*** Supplied data ***

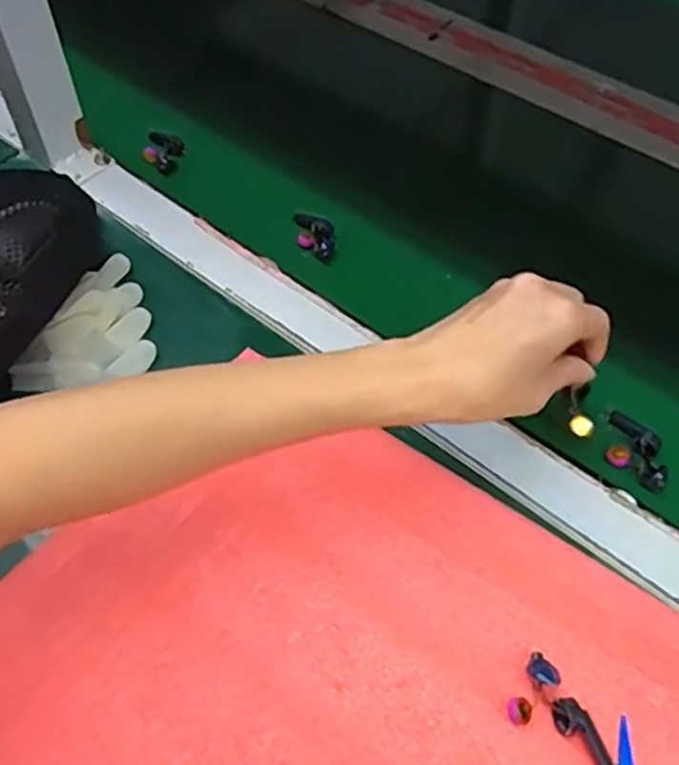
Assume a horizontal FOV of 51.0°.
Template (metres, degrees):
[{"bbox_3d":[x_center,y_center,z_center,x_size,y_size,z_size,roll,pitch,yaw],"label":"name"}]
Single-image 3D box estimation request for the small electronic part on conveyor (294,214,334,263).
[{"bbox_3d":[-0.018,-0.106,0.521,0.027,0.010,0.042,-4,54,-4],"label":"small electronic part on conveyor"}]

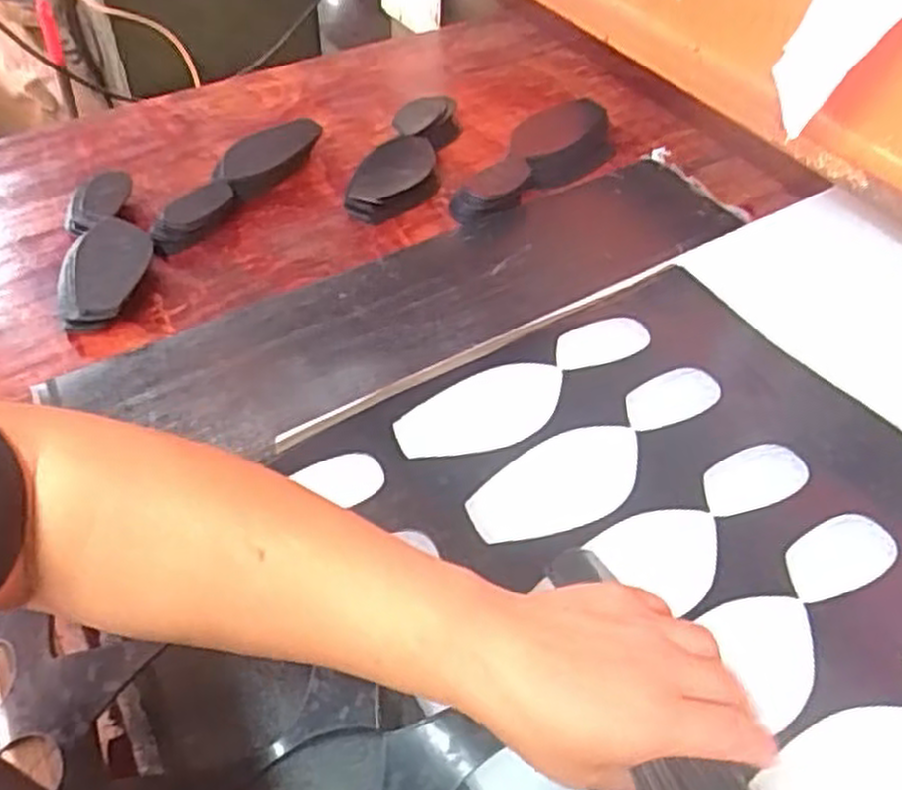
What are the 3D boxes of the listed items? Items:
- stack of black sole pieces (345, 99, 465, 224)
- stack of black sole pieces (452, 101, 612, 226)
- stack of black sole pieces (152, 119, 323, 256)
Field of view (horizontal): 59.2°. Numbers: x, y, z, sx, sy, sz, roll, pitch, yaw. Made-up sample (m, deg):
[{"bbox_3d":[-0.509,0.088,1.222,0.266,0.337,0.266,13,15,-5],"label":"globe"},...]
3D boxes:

*** End of Supplied data ***

Task: Go back to the entries above and restate word for word every line from the first through the one that contains "Field of view", leaving the pictures behind.

Answer box:
Assume a horizontal FOV of 51.0°.
Template (metres, degrees):
[{"bbox_3d":[x_center,y_center,z_center,x_size,y_size,z_size,roll,pitch,yaw],"label":"name"}]
Single-image 3D box estimation request for the small electronic part on conveyor (294,214,334,263).
[{"bbox_3d":[-0.018,-0.106,0.521,0.027,0.010,0.042,-4,54,-4],"label":"small electronic part on conveyor"}]

What are the 3D boxes of the listed items? Items:
- stack of black sole pieces (345, 99, 465, 224)
- stack of black sole pieces (452, 101, 612, 226)
- stack of black sole pieces (152, 119, 323, 256)
Field of view (horizontal): 59.2°. Numbers: x, y, z, sx, sy, sz, roll, pitch, yaw. Made-up sample (m, deg):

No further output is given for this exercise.